If 'startup' to you means 21 year olds drinking beer in a studio and living on
ramen noodles and pizza, then yeah, you're WAY too old (what are you even
doing READING this site?).

If 'startup' means a way of you controlling your destiny, making a difference
in your life and the lives of others, being creative, and following your
passions, then you're not too old.

------
jdp23
Not at all. I was 31 when I did my first startup, and I know people who have
been in their 40s and 50s. You're never too old.

------
roxstar
Speaking from a younger persons point of view: what about being 26 would make
you worse than say a 21 year old at starting a startup?

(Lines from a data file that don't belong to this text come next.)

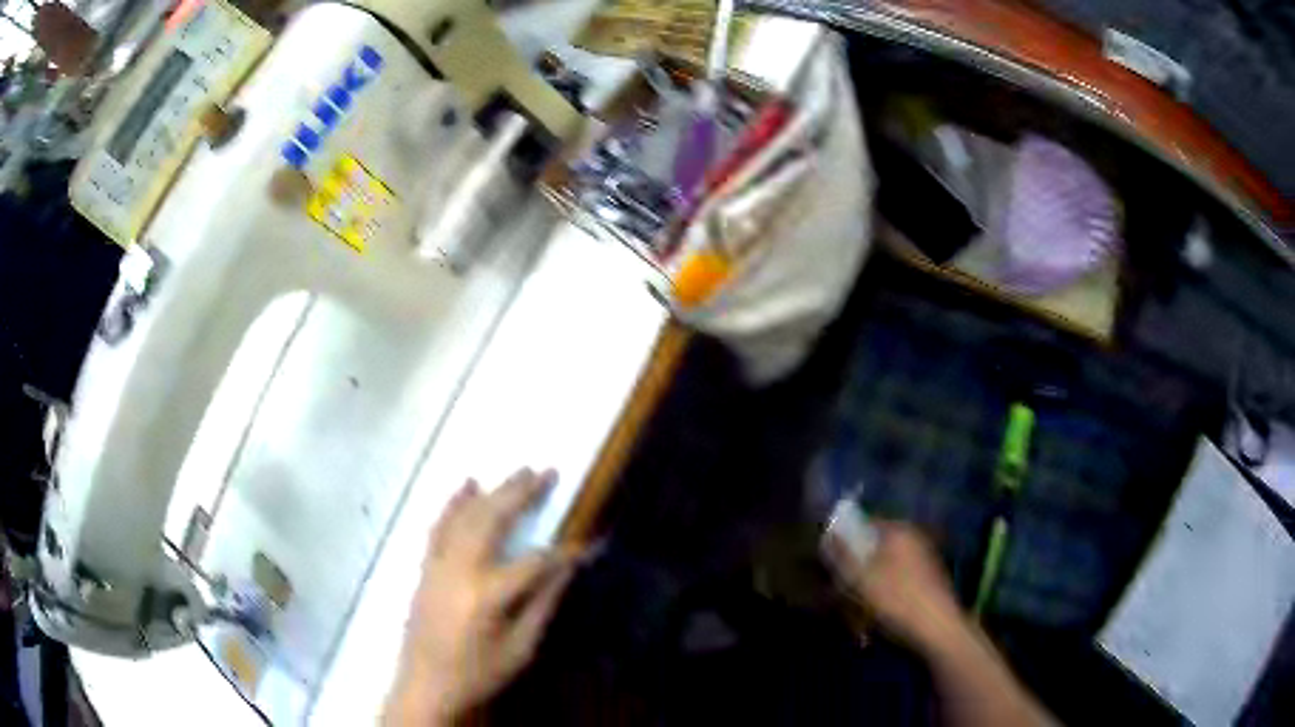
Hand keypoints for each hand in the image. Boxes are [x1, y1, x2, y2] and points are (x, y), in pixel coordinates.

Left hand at [386, 469, 576, 724]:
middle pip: (494, 520)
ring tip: (517, 472)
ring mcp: (439, 564)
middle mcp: (461, 569)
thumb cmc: (478, 672)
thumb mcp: (520, 648)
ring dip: (493, 491)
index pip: (535, 562)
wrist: (425, 683)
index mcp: (489, 595)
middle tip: (545, 472)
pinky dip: (453, 502)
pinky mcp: (426, 565)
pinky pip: (439, 525)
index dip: (564, 551)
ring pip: (467, 516)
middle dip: (522, 494)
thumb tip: (569, 569)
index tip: (588, 541)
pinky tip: (467, 483)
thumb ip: (543, 604)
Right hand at [823, 518, 964, 651]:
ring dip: (864, 596)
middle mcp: (912, 540)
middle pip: (871, 552)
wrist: (939, 631)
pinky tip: (872, 627)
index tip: (828, 566)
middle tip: (840, 601)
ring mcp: (922, 562)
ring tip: (855, 621)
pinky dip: (881, 604)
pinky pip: (894, 588)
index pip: (862, 525)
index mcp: (898, 531)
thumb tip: (829, 535)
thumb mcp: (860, 579)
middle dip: (852, 577)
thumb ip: (841, 555)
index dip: (842, 543)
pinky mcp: (925, 585)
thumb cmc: (897, 601)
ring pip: (881, 574)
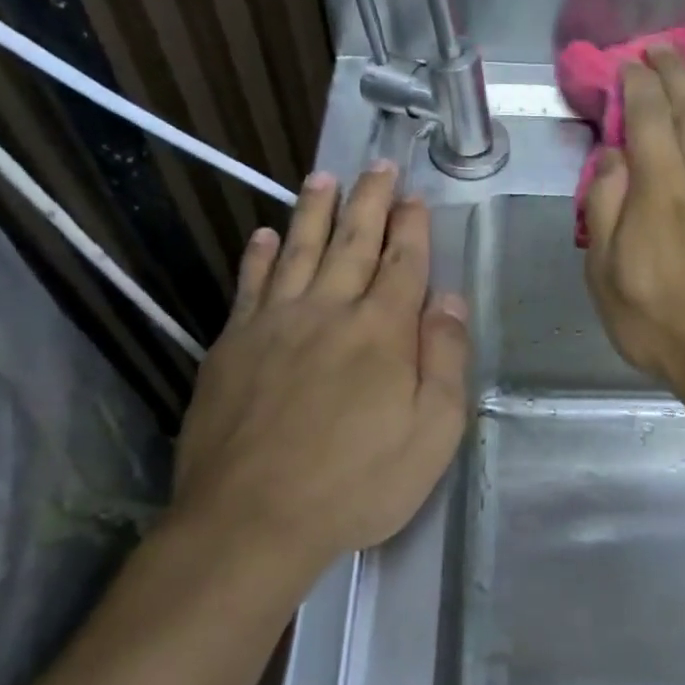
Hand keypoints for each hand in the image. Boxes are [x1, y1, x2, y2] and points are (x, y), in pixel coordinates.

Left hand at [170, 162, 469, 565]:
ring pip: (298, 251)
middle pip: (353, 243)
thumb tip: (452, 302)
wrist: (252, 519)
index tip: (415, 196)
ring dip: (313, 211)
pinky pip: (249, 286)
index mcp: (382, 332)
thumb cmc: (356, 483)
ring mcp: (274, 324)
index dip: (412, 227)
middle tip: (377, 165)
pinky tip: (262, 236)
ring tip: (323, 178)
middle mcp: (329, 311)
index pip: (403, 263)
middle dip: (369, 201)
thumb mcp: (431, 435)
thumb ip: (446, 361)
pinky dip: (258, 257)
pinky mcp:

If you are supporting other people it may be quite a bit harder but if you are
basically only supporting yourself I would see age as an advantage as you have
more experience in dealing with problems and more solutions available.

Age to me seems like a silly thing to prevent you from starting a business it
is the other things in like that should be taken into consideration.

------
agnesberthelot
Never too old ... my partner is 38 and I am 46. Physical age is not that
important as long as you have the drive and desire in you.

------
Dramatize
Go listen to all the Mixergy.com interviews.

You'll see that people who create startups come in all ages and walks of life.

------
wolfrom
I find that my first two attempts at "startups" floundered (and eventually
foundered) due in large part because I was too "young" (i.e., immature). I
lacked confidence in what I was doing, and I always felt like I wasn't old
enough to bring in real customers.

We'll see if startup #3 does any better (having a strong cofounder has
certainly helped), but I think I can already say that there's no way our
early-20s selves would have gotten this far (the two of us just weren't ready
for it).

------
vannevar
The average age of a tech startup founder is around 40
([http://www.newsweek.com/2010/08/20/innovation-grows-among-
ol...](http://www.newsweek.com/2010/08/20/innovation-grows-among-older-
workers.html)).

So no, you've got a few good years left.

------
krmmalik
26 is not old at all. Most people who have successful start-ups actually start
in their 30s

------
brianwillis
PG was 30 when he started with Viaweb. I wouldn't worry about being 26.

------
mindcrime
W-w-what? That doesn't even make sense. Of course not, there's no specific age
where you're "too old" to do a startup. If you're still alive, you're young
enough. Now get cracking.

------
erinhaze
No

------
austinnobody
yes